The Lynch and Lesnar returns felt like quick, knee-jerk reactions to Punk's reemergence too. Maybe they weren't, but Lynch winning in 25 seconds and Lesnar showing up unshaven and in jeans and boots just to do a staredown sure felt rushed.
Meanwhile, AEW's continued ability to major in the minors when it comes to things hardcore fans care about explains its continued rise. It's not just that Punk's back—it's that his first promo in seven years put over Britt Baker in the first sentence and his first feud is with Allin. His first appearance on AEW's flagship program, Dynamite, featured Orange Cassidy in the opener and Black against Brock Anderson.
The legends point deserves a closer look too. In that main event, Arn got some superb legend usage by wisely blocking a knockout kick from Black, some subtle, brilliant storytelling. It speaks to his ability to scout the opposition, and it's something fans will remember next time he's ringside. Sting's usage has been nothing short of superb too. Compare that to, say, Goldberg's weird father-son storyline as he gets yet another unquestioned title shot as WWE preps for its next show in Saudi Arabia and, yes, the differences are glaring.
None of this is to say WWE can't recover. On paper, the company can do its best work with its back against the wall. It still has the most talented roster of all time and the gigantic platforms needed to make it all work. But the issue has never been talent—it has been creativity and storytelling.

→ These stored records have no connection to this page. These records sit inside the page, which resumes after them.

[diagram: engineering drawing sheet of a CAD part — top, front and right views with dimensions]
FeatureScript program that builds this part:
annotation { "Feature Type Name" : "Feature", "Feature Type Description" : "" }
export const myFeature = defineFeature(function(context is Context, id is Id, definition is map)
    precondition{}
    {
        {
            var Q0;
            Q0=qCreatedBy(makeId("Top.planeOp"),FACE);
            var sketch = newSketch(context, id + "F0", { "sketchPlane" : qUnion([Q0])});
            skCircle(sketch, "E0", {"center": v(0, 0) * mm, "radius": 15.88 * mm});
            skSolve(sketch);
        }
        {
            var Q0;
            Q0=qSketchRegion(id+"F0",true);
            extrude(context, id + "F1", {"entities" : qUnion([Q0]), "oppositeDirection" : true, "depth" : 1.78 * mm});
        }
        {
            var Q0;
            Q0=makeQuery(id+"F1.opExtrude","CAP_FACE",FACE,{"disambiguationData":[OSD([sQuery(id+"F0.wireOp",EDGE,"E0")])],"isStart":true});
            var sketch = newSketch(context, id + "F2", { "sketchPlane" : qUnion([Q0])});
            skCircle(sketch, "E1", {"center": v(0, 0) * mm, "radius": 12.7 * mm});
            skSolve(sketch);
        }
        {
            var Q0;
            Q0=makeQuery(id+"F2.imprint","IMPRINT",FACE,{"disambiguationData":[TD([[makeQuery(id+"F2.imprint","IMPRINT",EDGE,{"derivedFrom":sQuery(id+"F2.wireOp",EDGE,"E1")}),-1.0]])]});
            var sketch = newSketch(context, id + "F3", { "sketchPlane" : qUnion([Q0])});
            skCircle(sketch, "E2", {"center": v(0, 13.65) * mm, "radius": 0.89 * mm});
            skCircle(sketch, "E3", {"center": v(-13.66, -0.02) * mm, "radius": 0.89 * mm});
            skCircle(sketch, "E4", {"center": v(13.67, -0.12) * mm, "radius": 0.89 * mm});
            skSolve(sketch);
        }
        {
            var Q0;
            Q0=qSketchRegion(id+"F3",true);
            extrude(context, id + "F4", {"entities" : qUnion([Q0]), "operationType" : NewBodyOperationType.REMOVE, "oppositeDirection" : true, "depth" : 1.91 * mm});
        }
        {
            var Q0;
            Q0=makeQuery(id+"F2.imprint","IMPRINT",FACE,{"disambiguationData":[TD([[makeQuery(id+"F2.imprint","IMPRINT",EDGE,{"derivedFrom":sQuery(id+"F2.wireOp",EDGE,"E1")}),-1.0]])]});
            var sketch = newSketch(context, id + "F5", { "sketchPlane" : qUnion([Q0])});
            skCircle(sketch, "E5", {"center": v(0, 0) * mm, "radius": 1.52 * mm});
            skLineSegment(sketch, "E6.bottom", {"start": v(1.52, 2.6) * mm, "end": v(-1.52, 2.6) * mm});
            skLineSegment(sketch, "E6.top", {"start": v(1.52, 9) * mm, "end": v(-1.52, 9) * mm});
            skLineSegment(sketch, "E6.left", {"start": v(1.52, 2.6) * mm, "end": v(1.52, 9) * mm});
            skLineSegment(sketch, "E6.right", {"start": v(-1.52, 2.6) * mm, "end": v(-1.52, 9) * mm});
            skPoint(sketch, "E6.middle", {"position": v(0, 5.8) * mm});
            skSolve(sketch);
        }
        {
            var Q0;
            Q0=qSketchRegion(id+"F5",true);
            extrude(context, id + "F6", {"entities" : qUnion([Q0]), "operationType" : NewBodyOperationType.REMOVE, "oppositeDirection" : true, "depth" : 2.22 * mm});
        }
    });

And the early signs aren't good. Punk's return wasn't hard to predict. There was no reason the Lynch and Lesnar moments had to feel so rushed. And despite all of this being obvious, WWE has done nothing but bleed talent. Besides Black, Bryan could be gone, there were massive cuts on the NXT side and even Braun Strowman and Bray Wyatt are out.
Right now, WWE isn't the cool, edgy product with great storytelling that it was during the Monday Night War. It's coasting on lucrative television deals and big social media numbers, which seems to have made it double down on searching for moments instead of stories. And over the long run, it will backfire, especially with Fox missing out on somebody like Punk and USA Network probably not too thrilled about the dire state of Raw as a B-show.
The answer is better storytelling and leaning into what fans want. Lynch is one of the best in the world—she can salvage this, especially if she works with Belair. Fans will forgive if the effort is there. Ditto for the Lesnar-Reigns-Paul Heyman trio. Properly balance out the rosters and build up new main eventers, and the route to a bounce-back isn't hard to see.
Make no mistake, WWE firmly remains No. 1 right now for a variety of reasons. But the issues that continue to show up more and more prominently are corrosive. If they keep going unaddressed, the problems will only multiply. And it needs to be wholesale. Finally caving and going with a heel Reigns, for example, gets counteracted pretty quickly by some of the aforementioned hiccups.
What direction WWE decides to take the company in over the next year and well into 2022 will determine much for the industry as a whole. But one thing's for sure: If competition excels where fans want WWE to improve, forcing both companies to be much better, it's the fans who win.